Os lançamentos apressados tiveram percalços, com erros no Bard a que o CEO Sundar Pichai chamou de “infelizes”. Em fevereiro, a empresa foi obrigada a suspender a funcionalidade de geração de imagens de pessoas do Gemini (novo nome do Bard) depois de incidentes com “imprecisões.” Entretanto, perdeu o “padrinho” da Inteligência Artificial, Geoffrey Hinton, que abandonou a Google depois de passar décadas a desenvolver muita da ciência por detrás da IA e se mostrou preocupado com a corrida desenfreada entre as gigantes para a dominarem.
“Se pensarmos na Google como uma empresa cujo objetivo é fazer lucros, não pode simplesmente deixar o Bing ultrapassar o Google Search”, disse Hinton, citado pelo NYT.
Adam Kerpelman, professor na McIntire School of Commerce, explanou uma visão semelhante. “Estou preocupado com a vertente de corrida ao armamento”, afirmou, sublinhando que é difícil confiar nestas grandes empresas. “Não é nada pessoal contra as empresas. É apenas uma questão do que são os mecanismos de incentivo capitalista.” Esses incentivos valorizam o lucro e o crescimento sobre a cautela e as salvaguardas, mesmo quando se trata de uma tecnologia com implicações perigosas.
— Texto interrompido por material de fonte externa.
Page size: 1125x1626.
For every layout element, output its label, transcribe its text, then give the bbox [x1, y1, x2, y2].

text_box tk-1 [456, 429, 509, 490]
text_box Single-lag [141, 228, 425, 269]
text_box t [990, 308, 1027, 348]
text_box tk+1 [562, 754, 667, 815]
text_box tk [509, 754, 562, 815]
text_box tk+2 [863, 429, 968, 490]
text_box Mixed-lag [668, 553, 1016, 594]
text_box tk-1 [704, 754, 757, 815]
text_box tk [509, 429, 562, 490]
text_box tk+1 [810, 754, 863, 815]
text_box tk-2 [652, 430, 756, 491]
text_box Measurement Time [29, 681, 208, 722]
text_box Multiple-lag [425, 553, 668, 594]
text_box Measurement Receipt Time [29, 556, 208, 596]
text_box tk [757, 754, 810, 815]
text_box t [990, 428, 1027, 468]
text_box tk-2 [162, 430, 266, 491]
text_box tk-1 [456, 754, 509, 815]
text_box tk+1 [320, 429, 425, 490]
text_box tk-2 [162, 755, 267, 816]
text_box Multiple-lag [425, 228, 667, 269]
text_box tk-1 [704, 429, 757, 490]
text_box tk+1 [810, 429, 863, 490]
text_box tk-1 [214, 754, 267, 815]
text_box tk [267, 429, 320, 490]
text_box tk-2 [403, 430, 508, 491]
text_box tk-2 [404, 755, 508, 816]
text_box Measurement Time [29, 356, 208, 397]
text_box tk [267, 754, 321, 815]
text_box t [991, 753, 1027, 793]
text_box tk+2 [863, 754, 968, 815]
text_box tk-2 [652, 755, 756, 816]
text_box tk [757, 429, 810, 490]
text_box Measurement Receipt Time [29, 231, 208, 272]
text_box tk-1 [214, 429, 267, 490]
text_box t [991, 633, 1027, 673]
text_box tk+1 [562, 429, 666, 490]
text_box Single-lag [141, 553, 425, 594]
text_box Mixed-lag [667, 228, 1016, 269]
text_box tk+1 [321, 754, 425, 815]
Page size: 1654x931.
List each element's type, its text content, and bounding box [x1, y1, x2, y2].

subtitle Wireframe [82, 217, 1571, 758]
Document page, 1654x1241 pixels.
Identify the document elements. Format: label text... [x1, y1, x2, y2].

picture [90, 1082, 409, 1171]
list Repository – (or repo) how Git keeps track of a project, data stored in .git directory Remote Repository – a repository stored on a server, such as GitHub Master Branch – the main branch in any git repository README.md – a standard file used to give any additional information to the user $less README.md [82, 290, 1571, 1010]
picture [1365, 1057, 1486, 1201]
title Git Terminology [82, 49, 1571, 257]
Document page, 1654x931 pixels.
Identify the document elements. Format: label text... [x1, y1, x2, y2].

Foi precisamente essa a discussão que decorreu na sede da Meta. A casa-mãe do Facebook tinha lançado um bot uns meses antes do ChatGPT, chamado BlenderBot, mas este provocou embaraço com respostas absurdas. Depois, introduziu um modelo virado para cientistas, Galactica, e embateu contra problemas semelhantes – respostas loucas, pesquisas inventadas, inutilidade como ferramenta séria. Durou apenas três dias.
Como resposta ao ChatGPT, e apesar da tensão entre os que queriam avançar rapidamente e os que queriam ser cautelosos, a Meta decidiu lançar o seu modelo, LLaMA. Uma segunda versão, Llama 2, foi disponibilizada no verão passado, quando se tornou claro que Zuckerberg pôs de lado a sua grande visão do metaverso e a substituiu por um horizonte igualmente artificial mas muito mais lucrativo.
É isso mesmo que está a ser comprovado com a ascensão notável da Nvidia, uma das empresas que mais valorizou na nova era. “A computação acelerada e IA generativa atingiram um ponto de inflexão”, disse Jensen Huang, CEO da Nvidia, na última apresentação de resultados. “A procura está a subir em todo o mundo de forma transversal a empresas, indústrias e nações.” Os lucros dispararam 580% em 2023, devido à explosão da procura pelas suas unidades de processamento gráfico (GPU) que alimentam os grandes modelos de linguagem, e as ações valorizaram 239%.
Há outros nomes a surgirem quase todos os dias nesta grande corrida. A Anthropic é uma das mais quentes, depois de ter levantado 7,3 mil milhões de financiamento em 2023 – com Amazon e Google incluídas. A CB Insights lista 45 empresas no segmento IA com capitalização superior a 3 milhões de dólares, tendo no top 10 a Tesla, IBM, Palantir, Mobileye e Dynatrace além das outras ‘big tech’.
É uma nova febre do ouro que se espalha mais rapidamente que os reguladores conseguem agir. Para Gry Hasselbalch, uma das maiores especialistas europeias em dados e ética, que está a trabalhar com a Comissão Europeia, esta corrida de grandes empresas lideradas por CEO ambiciosos é perigosa. “Deve ser o público a decidir como é que a IA, uma tecnologia tão transformadora, deve ser implementada e adotada na nossa sociedade”, considerou. “Não devia depender dos caprichos de algumas pessoas que decidiram como a Humanidade irá evoluir e como a IA será incorporada na nossa vida quotidiana.”